The exercise:
From the entries below, keep only the lines that contain the string "genus", and copy each of those lines in full.

Some records:
------------------------
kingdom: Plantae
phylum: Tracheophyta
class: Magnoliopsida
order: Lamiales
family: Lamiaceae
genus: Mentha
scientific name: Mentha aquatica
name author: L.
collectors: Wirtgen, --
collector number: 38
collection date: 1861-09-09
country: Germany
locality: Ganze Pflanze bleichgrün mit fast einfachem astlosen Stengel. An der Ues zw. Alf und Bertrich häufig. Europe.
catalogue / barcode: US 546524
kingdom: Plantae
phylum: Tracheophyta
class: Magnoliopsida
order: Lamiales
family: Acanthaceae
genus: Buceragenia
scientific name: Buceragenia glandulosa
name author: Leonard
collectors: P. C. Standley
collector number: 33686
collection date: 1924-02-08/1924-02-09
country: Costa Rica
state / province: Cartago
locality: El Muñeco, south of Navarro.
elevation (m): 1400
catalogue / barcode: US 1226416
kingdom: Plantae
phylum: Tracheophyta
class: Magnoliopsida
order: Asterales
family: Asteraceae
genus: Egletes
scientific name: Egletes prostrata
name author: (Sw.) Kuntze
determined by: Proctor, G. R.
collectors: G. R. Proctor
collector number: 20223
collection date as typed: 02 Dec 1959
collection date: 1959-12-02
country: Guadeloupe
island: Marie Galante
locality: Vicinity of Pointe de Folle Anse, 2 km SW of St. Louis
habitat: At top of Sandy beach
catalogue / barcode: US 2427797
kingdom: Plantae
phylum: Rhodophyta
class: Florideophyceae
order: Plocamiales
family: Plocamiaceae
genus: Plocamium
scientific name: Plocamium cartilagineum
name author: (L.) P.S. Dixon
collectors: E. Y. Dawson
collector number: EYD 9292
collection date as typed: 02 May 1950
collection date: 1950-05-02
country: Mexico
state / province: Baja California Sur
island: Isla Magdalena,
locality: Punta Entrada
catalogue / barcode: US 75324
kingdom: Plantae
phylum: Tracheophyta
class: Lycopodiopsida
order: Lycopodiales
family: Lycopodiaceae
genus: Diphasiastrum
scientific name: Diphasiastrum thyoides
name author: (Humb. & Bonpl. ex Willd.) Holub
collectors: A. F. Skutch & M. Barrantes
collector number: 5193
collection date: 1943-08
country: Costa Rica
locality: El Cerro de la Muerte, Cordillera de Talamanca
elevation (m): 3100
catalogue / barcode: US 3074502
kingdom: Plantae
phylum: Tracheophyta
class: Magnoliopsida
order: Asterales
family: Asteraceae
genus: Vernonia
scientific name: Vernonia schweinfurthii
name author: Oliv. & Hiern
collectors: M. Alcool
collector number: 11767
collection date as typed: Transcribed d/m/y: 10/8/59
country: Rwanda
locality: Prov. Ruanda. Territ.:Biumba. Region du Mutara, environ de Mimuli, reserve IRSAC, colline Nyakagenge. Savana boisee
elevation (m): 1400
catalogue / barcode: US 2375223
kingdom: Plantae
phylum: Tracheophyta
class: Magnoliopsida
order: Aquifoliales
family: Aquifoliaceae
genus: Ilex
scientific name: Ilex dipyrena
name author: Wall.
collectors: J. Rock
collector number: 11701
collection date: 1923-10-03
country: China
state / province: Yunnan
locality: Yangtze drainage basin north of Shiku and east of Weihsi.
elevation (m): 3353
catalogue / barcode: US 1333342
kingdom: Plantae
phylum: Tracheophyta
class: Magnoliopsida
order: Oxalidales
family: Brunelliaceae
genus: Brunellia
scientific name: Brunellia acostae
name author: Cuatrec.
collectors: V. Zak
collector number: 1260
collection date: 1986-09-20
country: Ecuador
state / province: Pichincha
------------------------
Correct result:
genus: Mentha
genus: Buceragenia
genus: Egletes
genus: Plocamium
genus: Diphasiastrum
genus: Vernonia
genus: Ilex
genus: Brunellia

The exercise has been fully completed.